EXCERPT PROVIDED:

Regarding solicitors and accountants who engage in the TCSP business, FSTB proposes considering their cases on the same principle of avoiding regulatory overlap. For accountants and solicitors providing TCSP services, insofar as they are covered by the regulatory remit of the HKICPA and the LSHK, FSTB does not see the need for them to obtain a licence. If accountants and solicitors are operating TCSP business with persons not being accountants or solicitors, they will need to obtain a TCSP licence from the Companies Registry. In these circumstances, the non-accountant or non-solicitor directors/partners/ultimate owners of the TCSP entities will be subject to the fit-and-proper test as well as disciplinary proceedings administered by the Companies Registry. Their accountant/solicitor counterparts will continue to be subject to the conduct and disciplinary proceedings of the HKICPA or the LSHK.
FSTB will reserve a rule-making power in the legislation for the Secretary for Financial Services and the Treasury to grant further exemption for a certain class of TCSP operators.

DATA LINES:
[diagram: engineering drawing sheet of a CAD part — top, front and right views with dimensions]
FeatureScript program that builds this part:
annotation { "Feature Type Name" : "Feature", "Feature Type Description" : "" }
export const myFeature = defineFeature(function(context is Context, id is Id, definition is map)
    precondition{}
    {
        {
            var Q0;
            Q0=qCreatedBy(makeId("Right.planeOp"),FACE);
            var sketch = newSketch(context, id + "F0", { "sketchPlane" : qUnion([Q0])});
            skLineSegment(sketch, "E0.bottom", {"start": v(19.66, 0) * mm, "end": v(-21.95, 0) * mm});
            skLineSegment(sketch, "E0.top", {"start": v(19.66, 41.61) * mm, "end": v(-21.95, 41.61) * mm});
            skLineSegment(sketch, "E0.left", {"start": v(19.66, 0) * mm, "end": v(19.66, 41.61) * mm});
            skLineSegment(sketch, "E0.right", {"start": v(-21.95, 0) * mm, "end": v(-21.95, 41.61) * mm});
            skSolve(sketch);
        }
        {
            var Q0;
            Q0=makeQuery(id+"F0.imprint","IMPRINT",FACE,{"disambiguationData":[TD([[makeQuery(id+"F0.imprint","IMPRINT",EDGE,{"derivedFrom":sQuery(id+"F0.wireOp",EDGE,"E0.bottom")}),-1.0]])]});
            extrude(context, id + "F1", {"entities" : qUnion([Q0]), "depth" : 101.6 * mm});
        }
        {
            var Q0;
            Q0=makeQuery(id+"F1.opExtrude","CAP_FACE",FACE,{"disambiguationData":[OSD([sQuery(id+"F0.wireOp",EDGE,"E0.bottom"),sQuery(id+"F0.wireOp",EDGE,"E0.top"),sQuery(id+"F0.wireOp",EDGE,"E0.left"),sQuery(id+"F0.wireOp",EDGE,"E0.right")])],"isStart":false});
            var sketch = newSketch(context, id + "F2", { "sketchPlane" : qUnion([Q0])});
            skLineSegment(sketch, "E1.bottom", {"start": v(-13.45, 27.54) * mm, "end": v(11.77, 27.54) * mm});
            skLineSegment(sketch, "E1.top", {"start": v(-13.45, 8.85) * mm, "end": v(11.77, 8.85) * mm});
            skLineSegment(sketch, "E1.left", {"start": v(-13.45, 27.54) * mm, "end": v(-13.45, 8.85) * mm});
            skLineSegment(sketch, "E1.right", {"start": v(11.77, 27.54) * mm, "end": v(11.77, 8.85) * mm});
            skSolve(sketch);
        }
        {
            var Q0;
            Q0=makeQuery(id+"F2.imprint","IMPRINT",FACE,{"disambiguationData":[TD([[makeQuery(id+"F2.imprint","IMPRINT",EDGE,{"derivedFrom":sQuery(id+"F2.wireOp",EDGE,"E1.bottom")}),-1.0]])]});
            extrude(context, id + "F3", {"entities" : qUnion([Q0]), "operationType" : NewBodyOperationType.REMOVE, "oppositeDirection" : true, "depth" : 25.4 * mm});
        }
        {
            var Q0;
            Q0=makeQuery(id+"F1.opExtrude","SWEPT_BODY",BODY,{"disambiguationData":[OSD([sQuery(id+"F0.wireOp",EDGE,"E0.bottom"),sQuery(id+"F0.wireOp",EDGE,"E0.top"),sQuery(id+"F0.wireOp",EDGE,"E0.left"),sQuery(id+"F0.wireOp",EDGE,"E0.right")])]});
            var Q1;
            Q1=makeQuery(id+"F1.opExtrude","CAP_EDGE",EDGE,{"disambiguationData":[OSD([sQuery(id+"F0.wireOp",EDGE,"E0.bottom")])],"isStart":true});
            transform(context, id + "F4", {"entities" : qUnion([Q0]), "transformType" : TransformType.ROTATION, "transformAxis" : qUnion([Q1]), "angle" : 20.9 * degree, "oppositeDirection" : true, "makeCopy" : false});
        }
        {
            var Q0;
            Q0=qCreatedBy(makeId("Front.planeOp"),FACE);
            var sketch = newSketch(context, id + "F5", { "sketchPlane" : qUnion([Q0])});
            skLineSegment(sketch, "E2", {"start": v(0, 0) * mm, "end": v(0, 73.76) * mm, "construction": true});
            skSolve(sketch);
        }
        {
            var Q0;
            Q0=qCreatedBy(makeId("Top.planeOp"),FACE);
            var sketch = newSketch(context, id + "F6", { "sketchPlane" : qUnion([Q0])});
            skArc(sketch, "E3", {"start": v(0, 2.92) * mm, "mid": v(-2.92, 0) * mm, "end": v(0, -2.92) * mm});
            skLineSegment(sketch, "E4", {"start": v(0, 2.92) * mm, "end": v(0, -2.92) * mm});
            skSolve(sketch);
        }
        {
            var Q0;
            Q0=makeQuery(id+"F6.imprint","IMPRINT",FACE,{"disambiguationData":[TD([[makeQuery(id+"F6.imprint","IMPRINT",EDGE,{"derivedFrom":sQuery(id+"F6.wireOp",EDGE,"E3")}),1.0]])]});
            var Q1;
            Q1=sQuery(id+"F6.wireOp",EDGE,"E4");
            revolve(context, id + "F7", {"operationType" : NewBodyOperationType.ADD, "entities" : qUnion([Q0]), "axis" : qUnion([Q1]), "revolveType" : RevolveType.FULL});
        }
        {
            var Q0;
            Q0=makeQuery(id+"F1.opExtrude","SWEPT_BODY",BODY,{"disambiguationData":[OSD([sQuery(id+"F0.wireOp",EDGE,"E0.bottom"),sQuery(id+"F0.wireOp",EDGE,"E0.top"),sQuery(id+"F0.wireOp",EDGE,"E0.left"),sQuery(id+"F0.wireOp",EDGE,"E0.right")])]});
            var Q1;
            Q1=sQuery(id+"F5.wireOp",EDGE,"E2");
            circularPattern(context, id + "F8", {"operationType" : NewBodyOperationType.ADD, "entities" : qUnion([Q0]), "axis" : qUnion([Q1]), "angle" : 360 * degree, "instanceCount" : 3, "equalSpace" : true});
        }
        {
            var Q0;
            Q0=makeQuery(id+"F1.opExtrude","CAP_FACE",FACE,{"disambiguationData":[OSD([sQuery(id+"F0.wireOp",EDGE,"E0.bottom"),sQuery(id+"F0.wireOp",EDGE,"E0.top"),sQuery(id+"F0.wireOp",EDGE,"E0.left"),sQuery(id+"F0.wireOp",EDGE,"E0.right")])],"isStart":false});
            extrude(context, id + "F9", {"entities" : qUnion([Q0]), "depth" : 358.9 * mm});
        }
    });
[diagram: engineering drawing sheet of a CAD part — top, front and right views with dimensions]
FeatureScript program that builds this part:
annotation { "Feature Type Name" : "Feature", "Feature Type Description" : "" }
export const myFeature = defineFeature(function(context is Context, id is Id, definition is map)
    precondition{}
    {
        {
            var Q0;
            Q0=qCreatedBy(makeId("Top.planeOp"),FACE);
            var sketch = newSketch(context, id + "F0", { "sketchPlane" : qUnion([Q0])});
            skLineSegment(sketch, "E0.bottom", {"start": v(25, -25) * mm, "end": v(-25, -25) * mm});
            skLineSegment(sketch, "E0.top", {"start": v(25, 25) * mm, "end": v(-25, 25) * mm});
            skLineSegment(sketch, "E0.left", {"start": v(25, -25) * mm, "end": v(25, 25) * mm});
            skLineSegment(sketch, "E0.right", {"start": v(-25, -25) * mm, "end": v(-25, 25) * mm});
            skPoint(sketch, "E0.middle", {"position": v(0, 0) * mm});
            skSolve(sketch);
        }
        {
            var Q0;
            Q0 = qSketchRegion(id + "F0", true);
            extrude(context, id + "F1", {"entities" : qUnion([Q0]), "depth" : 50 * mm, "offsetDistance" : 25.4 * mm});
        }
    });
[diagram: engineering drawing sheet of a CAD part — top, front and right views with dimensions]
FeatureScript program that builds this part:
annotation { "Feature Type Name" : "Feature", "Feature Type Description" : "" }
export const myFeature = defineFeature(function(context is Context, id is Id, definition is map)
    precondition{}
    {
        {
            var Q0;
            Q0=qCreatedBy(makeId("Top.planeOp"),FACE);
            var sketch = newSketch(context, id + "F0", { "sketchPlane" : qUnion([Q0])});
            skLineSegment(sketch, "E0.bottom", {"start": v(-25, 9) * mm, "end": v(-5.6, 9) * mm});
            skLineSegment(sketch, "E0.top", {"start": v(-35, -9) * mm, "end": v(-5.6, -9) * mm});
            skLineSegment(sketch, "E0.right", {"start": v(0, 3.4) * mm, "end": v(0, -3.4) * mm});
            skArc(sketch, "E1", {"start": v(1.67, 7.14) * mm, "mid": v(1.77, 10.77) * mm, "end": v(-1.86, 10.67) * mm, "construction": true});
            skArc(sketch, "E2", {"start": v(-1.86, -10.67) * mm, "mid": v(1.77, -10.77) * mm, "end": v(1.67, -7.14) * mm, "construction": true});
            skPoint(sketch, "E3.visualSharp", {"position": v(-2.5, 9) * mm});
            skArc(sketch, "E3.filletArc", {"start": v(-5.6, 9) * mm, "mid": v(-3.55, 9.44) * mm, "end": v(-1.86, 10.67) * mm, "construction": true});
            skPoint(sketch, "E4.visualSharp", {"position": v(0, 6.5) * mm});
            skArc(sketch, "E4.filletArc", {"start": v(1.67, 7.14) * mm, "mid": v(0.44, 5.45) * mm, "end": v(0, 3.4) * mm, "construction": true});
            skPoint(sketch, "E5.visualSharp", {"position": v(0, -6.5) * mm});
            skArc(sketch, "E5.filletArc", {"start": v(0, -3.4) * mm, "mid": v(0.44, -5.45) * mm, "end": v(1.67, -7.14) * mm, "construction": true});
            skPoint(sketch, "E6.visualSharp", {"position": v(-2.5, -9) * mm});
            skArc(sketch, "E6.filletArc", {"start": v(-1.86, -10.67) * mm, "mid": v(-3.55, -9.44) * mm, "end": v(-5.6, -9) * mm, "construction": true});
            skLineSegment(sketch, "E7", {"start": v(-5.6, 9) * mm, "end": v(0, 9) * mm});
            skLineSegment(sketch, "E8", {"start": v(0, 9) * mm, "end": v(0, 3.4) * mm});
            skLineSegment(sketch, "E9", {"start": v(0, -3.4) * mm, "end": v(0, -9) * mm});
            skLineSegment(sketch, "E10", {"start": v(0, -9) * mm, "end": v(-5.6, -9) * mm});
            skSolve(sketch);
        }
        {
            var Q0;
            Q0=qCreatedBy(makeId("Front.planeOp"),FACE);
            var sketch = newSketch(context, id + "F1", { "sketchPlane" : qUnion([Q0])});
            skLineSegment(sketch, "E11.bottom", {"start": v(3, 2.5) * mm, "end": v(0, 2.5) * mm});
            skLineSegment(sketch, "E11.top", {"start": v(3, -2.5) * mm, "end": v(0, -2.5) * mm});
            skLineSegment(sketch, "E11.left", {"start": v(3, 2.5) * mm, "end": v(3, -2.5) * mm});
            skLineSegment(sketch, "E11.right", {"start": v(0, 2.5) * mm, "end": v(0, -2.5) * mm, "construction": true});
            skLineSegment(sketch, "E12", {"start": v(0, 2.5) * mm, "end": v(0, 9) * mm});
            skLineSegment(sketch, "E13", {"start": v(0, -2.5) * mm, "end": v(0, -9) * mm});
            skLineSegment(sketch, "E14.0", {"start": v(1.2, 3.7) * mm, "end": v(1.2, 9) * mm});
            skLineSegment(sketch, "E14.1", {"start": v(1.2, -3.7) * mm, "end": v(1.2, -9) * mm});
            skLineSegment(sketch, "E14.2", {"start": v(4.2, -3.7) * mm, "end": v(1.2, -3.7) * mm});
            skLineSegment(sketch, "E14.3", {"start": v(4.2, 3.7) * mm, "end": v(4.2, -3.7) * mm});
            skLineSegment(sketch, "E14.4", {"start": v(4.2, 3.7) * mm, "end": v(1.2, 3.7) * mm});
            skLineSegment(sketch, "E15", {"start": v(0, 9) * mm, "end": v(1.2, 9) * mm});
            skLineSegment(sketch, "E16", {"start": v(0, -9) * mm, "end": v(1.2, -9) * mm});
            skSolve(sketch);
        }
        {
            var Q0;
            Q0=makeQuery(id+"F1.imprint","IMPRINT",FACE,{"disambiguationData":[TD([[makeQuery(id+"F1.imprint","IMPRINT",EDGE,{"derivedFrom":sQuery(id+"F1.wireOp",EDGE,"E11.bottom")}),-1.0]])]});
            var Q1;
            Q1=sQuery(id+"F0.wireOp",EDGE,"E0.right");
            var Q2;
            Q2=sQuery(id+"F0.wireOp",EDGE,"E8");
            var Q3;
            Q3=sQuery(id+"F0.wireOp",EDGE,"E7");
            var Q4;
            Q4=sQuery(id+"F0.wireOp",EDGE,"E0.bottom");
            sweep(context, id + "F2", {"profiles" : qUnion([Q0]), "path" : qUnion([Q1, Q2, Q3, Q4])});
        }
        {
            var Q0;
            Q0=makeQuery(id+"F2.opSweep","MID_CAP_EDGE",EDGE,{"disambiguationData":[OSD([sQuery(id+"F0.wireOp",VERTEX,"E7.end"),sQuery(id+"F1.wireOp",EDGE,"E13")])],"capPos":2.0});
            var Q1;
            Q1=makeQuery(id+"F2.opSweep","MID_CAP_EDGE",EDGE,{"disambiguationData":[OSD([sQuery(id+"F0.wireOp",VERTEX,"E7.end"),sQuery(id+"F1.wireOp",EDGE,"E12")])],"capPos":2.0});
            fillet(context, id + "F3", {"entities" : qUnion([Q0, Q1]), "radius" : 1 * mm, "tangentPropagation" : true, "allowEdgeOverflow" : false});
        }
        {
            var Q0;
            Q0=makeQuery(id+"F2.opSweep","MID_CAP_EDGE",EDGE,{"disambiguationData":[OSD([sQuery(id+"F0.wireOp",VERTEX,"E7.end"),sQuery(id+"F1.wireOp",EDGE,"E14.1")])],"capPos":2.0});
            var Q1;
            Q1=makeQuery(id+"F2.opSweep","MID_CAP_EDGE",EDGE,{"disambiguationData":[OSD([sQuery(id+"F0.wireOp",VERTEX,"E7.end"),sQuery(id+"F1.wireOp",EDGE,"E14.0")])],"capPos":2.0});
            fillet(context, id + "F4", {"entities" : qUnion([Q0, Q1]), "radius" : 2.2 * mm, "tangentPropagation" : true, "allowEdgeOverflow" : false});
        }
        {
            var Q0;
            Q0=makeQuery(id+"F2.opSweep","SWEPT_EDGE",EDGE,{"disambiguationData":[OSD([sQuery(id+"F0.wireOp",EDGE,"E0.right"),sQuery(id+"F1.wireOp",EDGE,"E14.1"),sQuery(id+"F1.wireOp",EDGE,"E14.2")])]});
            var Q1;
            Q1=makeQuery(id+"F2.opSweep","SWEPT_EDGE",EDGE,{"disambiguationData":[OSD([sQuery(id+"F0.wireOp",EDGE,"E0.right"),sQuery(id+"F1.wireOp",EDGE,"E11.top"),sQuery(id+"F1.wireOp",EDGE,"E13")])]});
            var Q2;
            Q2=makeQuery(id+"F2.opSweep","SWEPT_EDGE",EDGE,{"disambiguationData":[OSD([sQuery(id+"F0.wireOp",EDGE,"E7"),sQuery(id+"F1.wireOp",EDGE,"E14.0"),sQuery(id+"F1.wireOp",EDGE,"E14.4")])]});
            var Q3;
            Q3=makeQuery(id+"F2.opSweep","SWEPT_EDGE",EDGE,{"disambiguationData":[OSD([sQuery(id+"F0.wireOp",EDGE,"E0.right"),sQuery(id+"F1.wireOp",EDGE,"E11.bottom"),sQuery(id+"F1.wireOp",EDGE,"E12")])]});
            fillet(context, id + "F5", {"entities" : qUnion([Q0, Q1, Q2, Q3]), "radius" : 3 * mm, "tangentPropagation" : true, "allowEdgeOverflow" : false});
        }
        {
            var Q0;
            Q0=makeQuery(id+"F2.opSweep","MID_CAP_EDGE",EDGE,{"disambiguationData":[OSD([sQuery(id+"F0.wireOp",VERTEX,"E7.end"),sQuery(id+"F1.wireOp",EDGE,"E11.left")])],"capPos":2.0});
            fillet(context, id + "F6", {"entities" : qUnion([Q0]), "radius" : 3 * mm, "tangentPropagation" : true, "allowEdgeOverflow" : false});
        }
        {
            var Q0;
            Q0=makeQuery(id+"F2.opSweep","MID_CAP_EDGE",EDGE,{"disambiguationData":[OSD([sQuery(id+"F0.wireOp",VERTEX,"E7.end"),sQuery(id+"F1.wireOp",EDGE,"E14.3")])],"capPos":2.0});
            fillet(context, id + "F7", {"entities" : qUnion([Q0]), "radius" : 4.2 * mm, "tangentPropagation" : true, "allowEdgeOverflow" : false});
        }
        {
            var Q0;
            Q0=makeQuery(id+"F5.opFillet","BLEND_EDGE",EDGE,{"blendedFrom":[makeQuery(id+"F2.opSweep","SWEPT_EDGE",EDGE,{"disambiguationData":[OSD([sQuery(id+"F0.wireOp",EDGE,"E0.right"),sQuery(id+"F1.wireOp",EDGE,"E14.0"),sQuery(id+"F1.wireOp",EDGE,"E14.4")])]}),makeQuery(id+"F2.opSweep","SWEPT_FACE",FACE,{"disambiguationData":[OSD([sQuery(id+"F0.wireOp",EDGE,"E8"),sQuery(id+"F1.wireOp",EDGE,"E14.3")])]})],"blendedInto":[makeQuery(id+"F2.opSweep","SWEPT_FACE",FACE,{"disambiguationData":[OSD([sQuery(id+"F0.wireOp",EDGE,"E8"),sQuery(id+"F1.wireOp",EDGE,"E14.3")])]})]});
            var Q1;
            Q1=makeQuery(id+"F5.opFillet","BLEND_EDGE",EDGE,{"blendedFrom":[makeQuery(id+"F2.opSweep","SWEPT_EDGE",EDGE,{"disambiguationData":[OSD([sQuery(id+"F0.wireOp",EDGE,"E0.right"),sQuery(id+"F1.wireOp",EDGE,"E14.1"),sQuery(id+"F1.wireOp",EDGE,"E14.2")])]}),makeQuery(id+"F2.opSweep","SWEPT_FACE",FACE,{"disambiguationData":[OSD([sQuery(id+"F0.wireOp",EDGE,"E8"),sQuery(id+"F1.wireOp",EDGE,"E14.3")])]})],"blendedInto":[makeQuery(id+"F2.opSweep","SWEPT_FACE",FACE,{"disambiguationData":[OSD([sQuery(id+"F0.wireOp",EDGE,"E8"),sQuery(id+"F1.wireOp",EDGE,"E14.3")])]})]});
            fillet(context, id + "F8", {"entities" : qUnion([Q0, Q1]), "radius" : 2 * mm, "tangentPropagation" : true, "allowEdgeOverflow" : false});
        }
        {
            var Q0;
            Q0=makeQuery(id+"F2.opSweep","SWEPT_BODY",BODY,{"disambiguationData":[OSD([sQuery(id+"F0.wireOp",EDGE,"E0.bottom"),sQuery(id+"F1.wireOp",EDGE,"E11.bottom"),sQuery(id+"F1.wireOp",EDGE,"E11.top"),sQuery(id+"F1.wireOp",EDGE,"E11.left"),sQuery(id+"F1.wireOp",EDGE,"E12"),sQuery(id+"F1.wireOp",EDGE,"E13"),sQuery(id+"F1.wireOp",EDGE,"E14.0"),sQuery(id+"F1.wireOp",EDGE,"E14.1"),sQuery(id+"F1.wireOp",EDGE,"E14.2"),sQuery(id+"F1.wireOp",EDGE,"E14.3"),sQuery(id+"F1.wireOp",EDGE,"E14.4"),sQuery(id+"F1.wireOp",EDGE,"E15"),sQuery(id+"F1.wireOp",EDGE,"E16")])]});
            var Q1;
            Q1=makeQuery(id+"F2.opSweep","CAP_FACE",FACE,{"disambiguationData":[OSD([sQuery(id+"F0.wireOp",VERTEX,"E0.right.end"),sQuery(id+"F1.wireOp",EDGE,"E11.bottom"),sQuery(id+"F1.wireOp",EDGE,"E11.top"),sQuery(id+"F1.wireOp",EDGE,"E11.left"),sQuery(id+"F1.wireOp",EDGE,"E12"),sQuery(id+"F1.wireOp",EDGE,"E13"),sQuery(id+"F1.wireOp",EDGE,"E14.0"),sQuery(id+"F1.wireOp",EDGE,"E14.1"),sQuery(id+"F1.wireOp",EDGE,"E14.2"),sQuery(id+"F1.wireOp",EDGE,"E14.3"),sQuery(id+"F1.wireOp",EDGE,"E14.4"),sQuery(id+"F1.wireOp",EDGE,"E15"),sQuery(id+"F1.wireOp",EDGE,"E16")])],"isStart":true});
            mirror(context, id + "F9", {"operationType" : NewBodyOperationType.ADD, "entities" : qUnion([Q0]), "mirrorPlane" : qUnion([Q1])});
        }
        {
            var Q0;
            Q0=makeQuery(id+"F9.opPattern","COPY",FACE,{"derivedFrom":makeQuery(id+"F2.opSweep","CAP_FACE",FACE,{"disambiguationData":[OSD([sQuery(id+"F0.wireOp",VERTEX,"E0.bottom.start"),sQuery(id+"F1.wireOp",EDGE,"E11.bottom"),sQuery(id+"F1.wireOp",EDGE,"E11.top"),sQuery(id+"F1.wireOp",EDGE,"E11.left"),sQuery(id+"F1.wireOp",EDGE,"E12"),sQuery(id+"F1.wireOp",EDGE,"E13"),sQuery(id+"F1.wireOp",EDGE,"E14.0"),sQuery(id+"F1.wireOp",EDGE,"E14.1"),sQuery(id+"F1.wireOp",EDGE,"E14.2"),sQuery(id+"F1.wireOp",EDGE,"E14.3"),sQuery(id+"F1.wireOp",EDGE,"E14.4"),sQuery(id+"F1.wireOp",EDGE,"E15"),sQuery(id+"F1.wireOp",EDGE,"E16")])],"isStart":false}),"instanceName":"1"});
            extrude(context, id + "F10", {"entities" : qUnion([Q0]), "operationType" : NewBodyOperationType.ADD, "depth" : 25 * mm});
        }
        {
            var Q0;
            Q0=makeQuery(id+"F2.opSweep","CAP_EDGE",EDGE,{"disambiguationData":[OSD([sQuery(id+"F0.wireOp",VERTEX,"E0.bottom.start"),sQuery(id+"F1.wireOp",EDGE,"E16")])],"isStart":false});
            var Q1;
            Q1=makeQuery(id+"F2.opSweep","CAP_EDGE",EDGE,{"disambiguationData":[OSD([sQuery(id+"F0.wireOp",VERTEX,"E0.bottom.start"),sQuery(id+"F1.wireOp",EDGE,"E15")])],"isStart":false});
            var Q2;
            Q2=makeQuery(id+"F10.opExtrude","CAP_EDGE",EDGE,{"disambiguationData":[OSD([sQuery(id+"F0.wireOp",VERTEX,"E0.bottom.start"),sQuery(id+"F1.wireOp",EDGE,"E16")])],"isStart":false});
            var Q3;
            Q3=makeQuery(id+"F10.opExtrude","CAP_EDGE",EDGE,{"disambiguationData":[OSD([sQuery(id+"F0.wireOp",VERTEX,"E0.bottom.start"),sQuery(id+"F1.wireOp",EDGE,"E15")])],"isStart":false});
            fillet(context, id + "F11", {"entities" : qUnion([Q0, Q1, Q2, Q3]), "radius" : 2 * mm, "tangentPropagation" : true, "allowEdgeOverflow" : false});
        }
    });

WRITTEN INSTRUCTION:
Please answer these questions using the excerpt on TCSP licensing.
(a) From which body must accountants or solicitors who run TCSP business with non-accountants or non-solicitors obtain a TCSP licence?
(b) For whom will FSTB reserve a rule-making power to grant further exemption?
(c) Whose conduct and disciplinary proceedings will the accountant/solicitor counterparts continue to be subject to?

TASK SOLUTION:
(a) The Companies Registry.
(b) The Secretary for Financial Services and the Treasury.
(c) Those of the HKICPA or the LSHK.